We are also working on merging MatmulFreeLLM into BitBLAS examples. In the meantime, you can try Bitnet's example to achieve a similar level of VRM reduction, which should be comparable to our model.
I see, so we would still have to wait for the repo to be fully functionally working with BitBLAS until that we can not experience the results from the paper nor do training, right?
For training it is okay, since we have integrated triton in our current repo, so you can still enjoy the accelerated training, for inference maybe not…
Wait, so you could still train a model and get faster training + vram reduction? It just doesn't work on inference? I might be wrong here but how would we evaluate the model during and after training for the losses, ouputs?
A little bit of context, I'm wanting to train a video generative model
You can refer to an and b, these two figures show that how our fused bilinear help to reduce the memory and training speed. (in pure MLP situation)
Hi,
I tested FusedBitLinear vs nn.Linear using a small MLP and I don't see any time speedup for training, in fact it is slower. Here is my model and training time curves for a batch size of 32 run for 10 epochs.

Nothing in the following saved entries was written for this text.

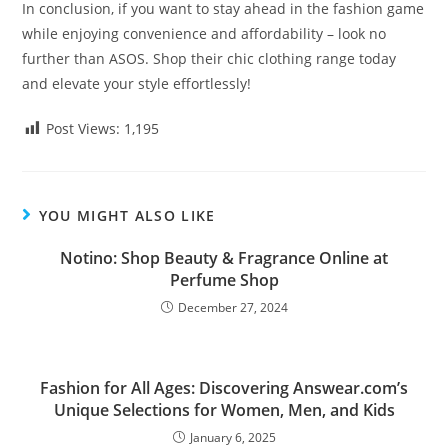
In conclusion, if you want to stay ahead in the fashion game
while enjoying convenience and affordability – look no
further than ASOS. Shop their chic clothing range today
and elevate your style effortlessly!
Post Views:
1,195
YOU MIGHT ALSO LIKE
Notino: Shop Beauty & Fragrance Online at
Perfume Shop
December 27, 2024
Fashion for All Ages: Discovering Answear.com’s
Unique Selections for Women, Men, and Kids
January 6, 2025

On testing FusedBitLinear vs vanilla BitLinear the time is similar to what you showed.
If you are using BitBLAS for inference, how is it matmul free? Does that not just use mixed precision multiplication?
Hi,
The fused BitLinear in small MLPs will not be significantly accelerated with Triton. You can verify this by testing cases where in_features/out_features > 2048.

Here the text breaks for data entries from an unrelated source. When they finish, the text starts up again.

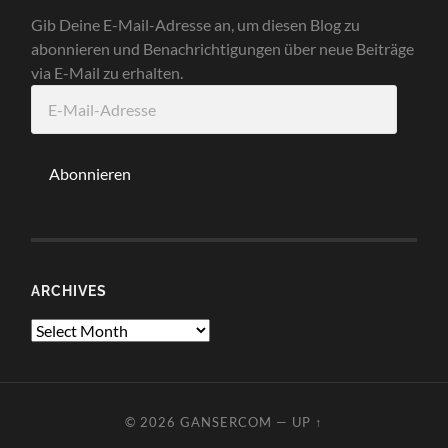
Gib Deine E-Mail-Adresse an, um diesen Blog zu
abonnieren und Benachrichtigungen über neue Beiträge
via E-Mail zu erhalten.
E-
Mail-
Adresse
Abonnieren
ARCHIVES
Archives
© 2026
GANSERCOM
—
UP ↑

Regarding Matmul-free operations: As mentioned in our paper, modern GPUs actually don't benefit from Matmul-free approaches, which is why we developed our own FPGA hardware implementation. That's why we still maintain Matmul operations in our code. Our solution is compatible with both Matmul-free and Matmul approaches. While Matmul-free can provide benefits on custom hardware implementations, retaining Matmul operations often yields better performance on general-purpose GPUs. Therefore, we use the fused version to leverage GPU training speed, while utilizing custom hardware to fully benefit from Matmul-free operations.